Checkpoints increase Teradata PT job overhead. In terms of resources, each executing operator must do the additional work of writing its internal operating state to the checkpoint file, so that it could be restarted from the information in the checkpoint file. In terms of running time, each executing operator must first finish all in-progress work, take its checkpoint, and then wait (when necessary) until all the other operators have finished taking their checkpoints.
Frequent checkpoints can guarantee that only a limited amount of work would have to be repeated if the job were interrupted and then later restarted, because it shortens the time between an error event and the checkpoint. However, specifying a very short checkpoint interval can significantly increase job running time. Choosing a checkpoint interval is a trade off between the cost in increased job run time and the potential reduction in repeated work if the job must be restarted.

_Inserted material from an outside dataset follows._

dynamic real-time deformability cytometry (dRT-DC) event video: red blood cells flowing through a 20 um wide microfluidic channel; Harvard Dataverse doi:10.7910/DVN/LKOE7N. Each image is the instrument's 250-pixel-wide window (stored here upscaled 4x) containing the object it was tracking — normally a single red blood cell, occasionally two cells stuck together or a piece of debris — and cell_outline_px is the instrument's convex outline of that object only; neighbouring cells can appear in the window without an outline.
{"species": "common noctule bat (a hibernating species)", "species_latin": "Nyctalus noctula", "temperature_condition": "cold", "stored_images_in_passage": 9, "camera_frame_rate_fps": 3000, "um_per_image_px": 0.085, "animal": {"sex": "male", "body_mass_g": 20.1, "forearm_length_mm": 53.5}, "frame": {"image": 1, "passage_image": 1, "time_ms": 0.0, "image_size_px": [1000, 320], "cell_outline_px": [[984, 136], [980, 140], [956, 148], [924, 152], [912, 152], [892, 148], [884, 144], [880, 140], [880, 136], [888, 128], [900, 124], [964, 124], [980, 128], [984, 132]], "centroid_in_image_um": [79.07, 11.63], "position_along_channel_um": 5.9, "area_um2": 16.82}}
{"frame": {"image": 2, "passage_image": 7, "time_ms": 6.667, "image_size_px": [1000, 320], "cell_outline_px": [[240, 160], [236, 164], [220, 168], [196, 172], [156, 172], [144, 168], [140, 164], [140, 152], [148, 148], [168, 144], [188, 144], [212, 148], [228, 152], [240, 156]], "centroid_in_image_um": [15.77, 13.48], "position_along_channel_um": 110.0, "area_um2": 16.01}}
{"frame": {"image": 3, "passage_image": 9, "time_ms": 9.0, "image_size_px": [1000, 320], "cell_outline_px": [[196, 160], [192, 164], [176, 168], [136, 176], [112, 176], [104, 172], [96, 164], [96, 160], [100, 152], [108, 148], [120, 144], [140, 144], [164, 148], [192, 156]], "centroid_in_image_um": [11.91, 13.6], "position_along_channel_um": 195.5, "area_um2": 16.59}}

Here is an example of a Teradata PT job that loads 20,000,000 rows with 4 instances each of the producer and consumer operators:
- Specifying a checkpoint interval of 10 seconds increased the job's running time by 7.3% and its host CPU time by 3.3%.
- Specifying a checkpoint interval of 5 seconds increased the job's running time by 20% and its host CPU time by 6.6%.
Even though interval checkpointing may have a substantial performance cost, its usefulness during a possible restart make interval checkpointing a Teradata “best practice” recommendation.